F.E: Sanırım bu güzel röportaja sabaha kadar devam edebiliriz ancak bir yerlerde durmamız gerekiyor. Son olarak, Türkiye'nin özellikle büyük şehirlerindeki kaotik ve hızlı hayatı, Norveç'teki dingin ve yavaş hayatla kıyasladığında, sence Türk dinleyicisinin senin müziğini bu kadar sevmesi garip midir? Bu çelişki hakkında ne düşünüyorsun?

T.G: Bence garip değil; dokunaklı. Bir açıdan bakıldığında müzik yerelleşmiş bir şey; ama aynı zamanda çok küresel bir dil ve dünyanın bir çok bölgesinin halk şarkıları arasında mod ve ölçü benzerlikleri var. Örneğin son günlerde Persli bir müzisyene karşı anlık bir bağlantı hissettim. Bunun dışında da müthiş bir İranlı şarkıcı ile çalıyorum. Bir açıdan kültürel olarak uzak; ama aynı zamanda o kadar doğal hissediyorsunuz ki... Büyük ihtimalle karşınızdakinin içinizde çok derinde bir şey ile rezonans halinde olduğundan veya bütün dinlerin tasarlanmış geleneklerinden dolayı böyle oluyor: Sufi, meditasyonlar, halk müziği teması üzerine kurulu olan Norveç ilahileri.

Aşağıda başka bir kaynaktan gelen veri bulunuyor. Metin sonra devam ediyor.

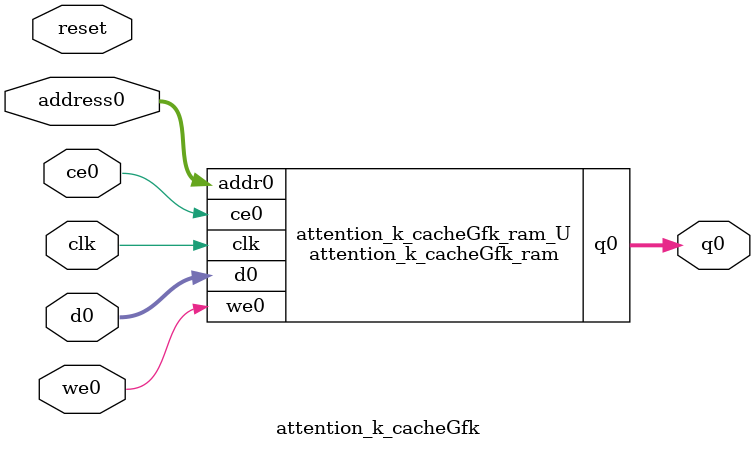
<source format=v>
`timescale 1 ns / 1 ps
module attention_k_cacheGfk_ram (addr0, ce0, d0, we0, q0,  clk);

parameter DWIDTH = 40;
parameter AWIDTH = 8;
parameter MEM_SIZE = 144;

input[AWIDTH-1:0] addr0;
input ce0;
input[DWIDTH-1:0] d0;
input we0;
output reg[DWIDTH-1:0] q0;
input clk;

(* ram_style = "block" *)reg [DWIDTH-1:0] ram[0:MEM_SIZE-1];




always @(posedge clk)  
begin 
    if (ce0) begin
        if (we0) 
            ram[addr0] <= d0; 
        q0 <= ram[addr0];
    end
end


endmodule

`timescale 1 ns / 1 ps
module attention_k_cacheGfk(
    reset,
    clk,
    address0,
    ce0,
    we0,
    d0,
    q0);

parameter DataWidth = 32'd40;
parameter AddressRange = 32'd144;
parameter AddressWidth = 32'd8;
input reset;
input clk;
input[AddressWidth - 1:0] address0;
input ce0;
input we0;
input[DataWidth - 1:0] d0;
output[DataWidth - 1:0] q0;



attention_k_cacheGfk_ram attention_k_cacheGfk_ram_U(
    .clk( clk ),
    .addr0( address0 ),
    .ce0( ce0 ),
    .we0( we0 ),
    .d0( d0 ),
    .q0( q0 ));

endmodule


</source>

F.E: Ulusların üstünde bir şey yani…

T.G: Evet. Bunun yanında, sessizlik ve her sesi temizce duymak günümüz modern dünyasında bir çok insanın hasret kaldığı bir şey. Eğer büyük bir şehirde yaşıyorsanız bunu bulmanız çok zor.

F.E: Ses ve Sessizlik…

T.G: Evet ve biz kesinlikle sessizliğin de notalar kadar önemsenebilmesine olanak yaratma çabası içerisinde görev sahibiyiz.

F.E: Muhteşem. Belki de bu yüzden evim, bu gürültülü ve kalabalık şehrimde her zaman kaçıp saklandığım ve sizin müziğinizi dinlediğim yer olmuştur. Bu güzel röportaj ve konserdeki muhteşem performans için teşekkür ederim. Bence, sen ve arkadaşların sayesinde bu sene, Ankara Nordik Müzik Festivali için iyi bir başlangıç oldu.

T.G: Müziğimize olan ilgin için teşekkür ederim, çok dokunaklı.